Design of Robust Fuzzy Logic Controller Based on Gradient Descent Algorithm with Parallel-Resonance Type Fault Current Limiter for Grid-Tied PV System

Abstract

This article demonstrates a new topology for optimization of the electrical variables and enhancement of low-voltage-ride-through (LVRT) capacity of a grid-tied photovoltaic system (PS) during asymmetrical faults. The proposed topology comprises a fuzzy-logic controller (FLC) based on gradient descent (GD) optimization in association with parallel-resonance-type fault current limiter (PRFCL) as an LVRT circuitry. Gradient descent is an iterative process to minimize the objective function by updating the variable in the opposite direction of the gradient of the objective function.

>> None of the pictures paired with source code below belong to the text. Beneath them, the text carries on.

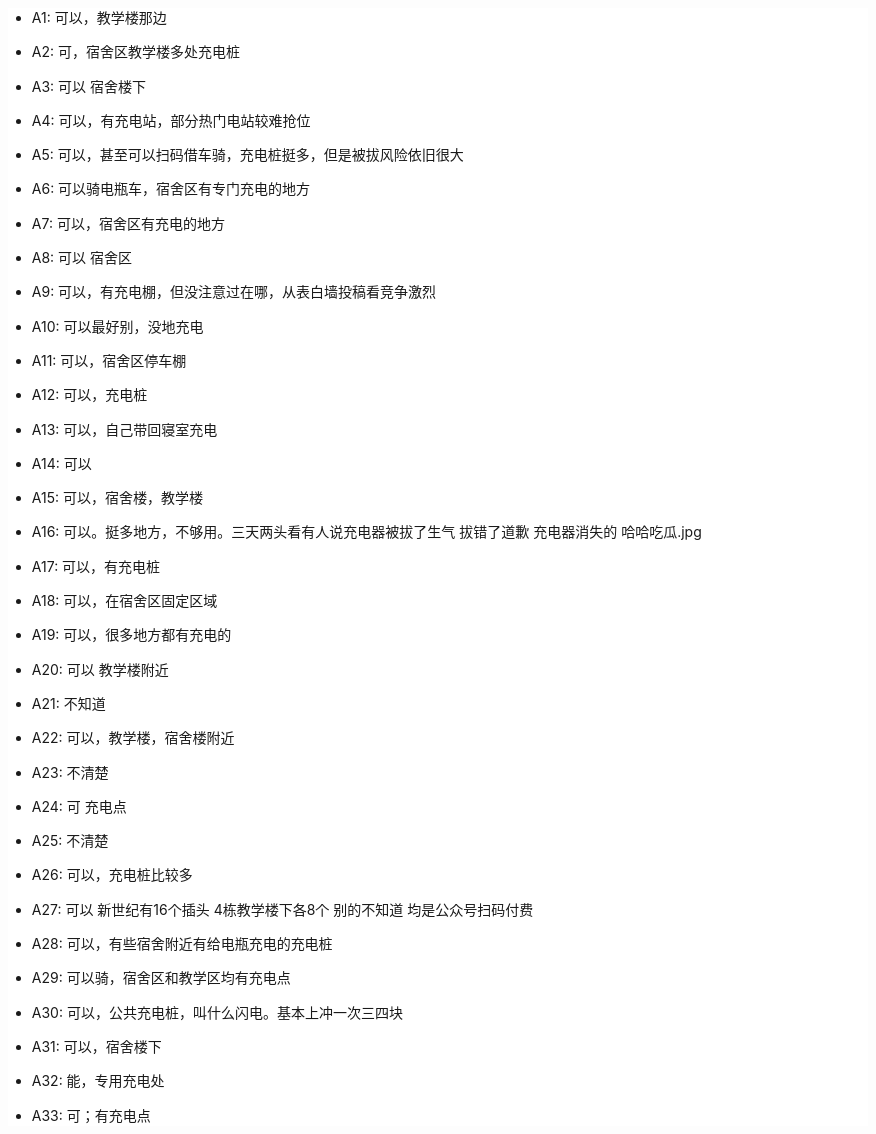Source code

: - A1: 可以，教学楼那边

- A2: 可，宿舍区教学楼多处充电桩

- A3: 可以 宿舍楼下

- A4: 可以，有充电站，部分热门电站较难抢位

- A5: 可以，甚至可以扫码借车骑，充电桩挺多，但是被拔风险依旧很大

- A6: 可以骑电瓶车，宿舍区有专门充电的地方

- A7: 可以，宿舍区有充电的地方

- A8: 可以 宿舍区

- A9: 可以，有充电棚，但没注意过在哪，从表白墙投稿看竞争激烈

- A10: 可以最好别，没地充电

- A11: 可以，宿舍区停车棚

- A12: 可以，充电桩

- A13: 可以，自己带回寝室充电

- A14: 可以

- A15: 可以，宿舍楼，教学楼

- A16: 可以。挺多地方，不够用。三天两头看有人说充电器被拔了生气  拔错了道歉 充电器消失的 哈哈吃瓜.jpg

- A17: 可以，有充电桩

- A18: 可以，在宿舍区固定区域

- A19: 可以，很多地方都有充电的

- A20: 可以 教学楼附近

- A21: 不知道

- A22: 可以，教学楼，宿舍楼附近

- A23: 不清楚

- A24: 可 充电点

- A25: 不清楚

- A26: 可以，充电桩比较多

- A27: 可以 新世纪有16个插头 4栋教学楼下各8个 别的不知道 均是公众号扫码付费

- A28: 可以，有些宿舍附近有给电瓶充电的充电桩

- A29: 可以骑，宿舍区和教学区均有充电点

- A30: 可以，公共充电桩，叫什么闪电。基本上冲一次三四块

- A31: 可以，宿舍楼下

- A32: 能，专用充电处

- A33: 可；有充电点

The PRFCL optimizes the fault variables, specifically preventing voltage sag without any transitional spikes. A 100-kW detailed model of grid-tied PS is used in MATLAB/Simulink to analyze the response of the proposed topology at the point of common coupling (PCC) and PV side variables. A keen comparative study of the conventionally adopted proportional-integral (PI) controller in association with crowbar circuitry is carried out for the justification of the proposed topology. The simulation findings of the proposed topology authenticate the optimal response of variables in terms of stability, robustness, smoothness, and fault tolerance at both the grid side and the PV side.